One health agency striving to lessen cancer’s impact is Radiology Regional Center, a Lee County physician-owned care firm. Among its programs, it provides a mobile mammogram service to screen busy workers and those in remote communities. “The mission of the [Mobile Mammo] coach is to make sure that women are taking care of their own health, because early detection does save lives,” says Renee Palin. She is the program's director, and believes some women skip annual visits when schedules get too hectic. “If you are a career woman and you can barely make your annual physical with your primary care doctor, adding on that annual mammogram may be just too much in your schedule.”
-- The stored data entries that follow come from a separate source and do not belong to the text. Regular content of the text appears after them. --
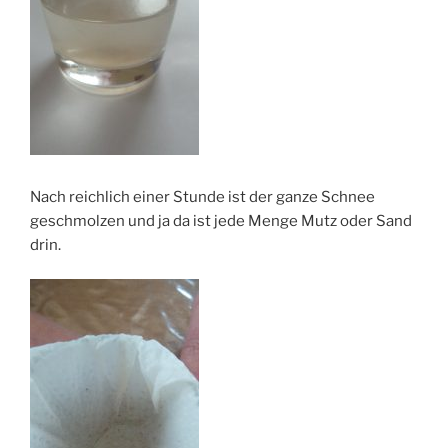
Nach reichlich einer Stunde ist der ganze Schnee
geschmolzen und ja da ist jede Menge Mutz oder Sand
drin.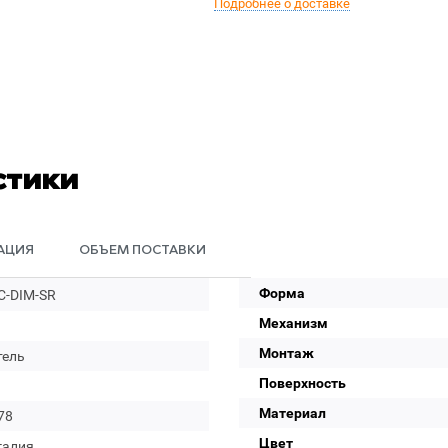
Подробнее о доставке
стики
АЦИЯ
ОБЪЕМ ПОСТАВКИ
Форма
C-DIM-SR
Механизм
Монтаж
тель
Поверхность
Материал
78
Цвет
галия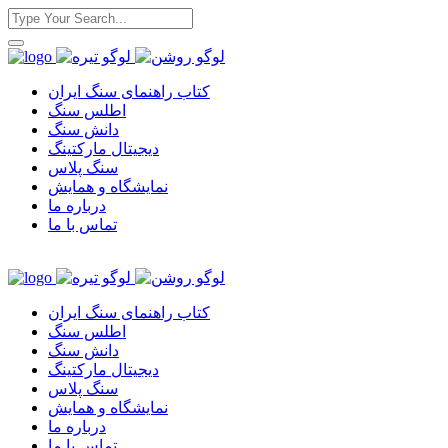
کتاب راهنمای سنگ ایران
اطلس سنگ
دانش سنگ
دیجیتال مارکتینگ
سنگ پلاس
نمایشگاه و همایش
درباره ما
تماس با ما
کتاب راهنمای سنگ ایران
اطلس سنگ
دانش سنگ
دیجیتال مارکتینگ
سنگ پلاس
نمایشگاه و همایش
درباره ما
تماس با ما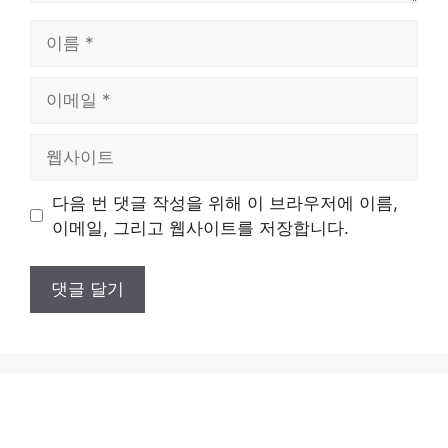
이
름
이
메
일
웹
사
이
다음 번 댓글 작성을 위해 이 브라우저에 이름,
트
이메일, 그리고 웹사이트를 저장합니다.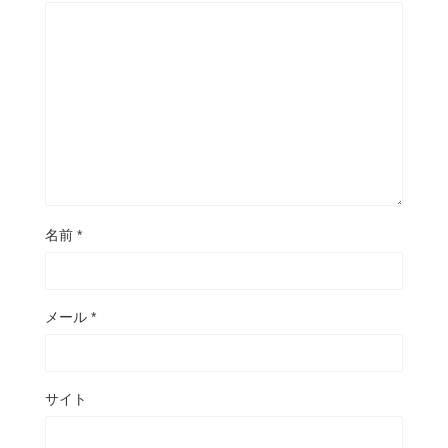
名前
*
メール
*
サイト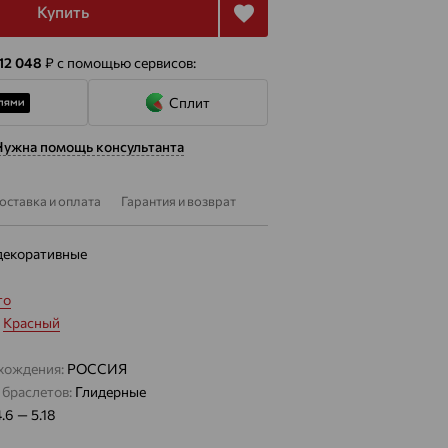
Купить
 12 048
₽
с помощью сервисов:
Сплит
Нужна помощь консультанта
оставка и оплата
Гарантия и возврат
декоративные
то
:
Красный
хождения:
РОССИЯ
 браслетов:
Глидерные
4.6 — 5.18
But every statistic and health expert recommends annual checkups. “Skipping that annual mammogram could almost be a death sentence,” Palin says. “It’s amazing to me the number of cancers we detect at their earliest and most treatable stage.”
It was the Radiology Regional Center team that first discovered Marie Springsteen’s cancer in 2012. “I started getting mammograms when I was in my early 20s,” she says. “We found it very early and were able to get it treated;” adding that early detection helped in avoiding more serious consequences. It was also the catalyst for her nonprofit project, the 4 Words Foundation, which provides education and financial assistance to patients with any type of cancer in Southwest Florida. “I think our ability to remain alive now is so much greater than it was many years ago. So I don’t see breast cancer anymore as a death sentence,” Springsteen says.
Gilbert agrees. “You won’t think of yourself down the road as ‘I have breast cancer.’ It will be ‘I had breast cancer.’ It will become a memory.”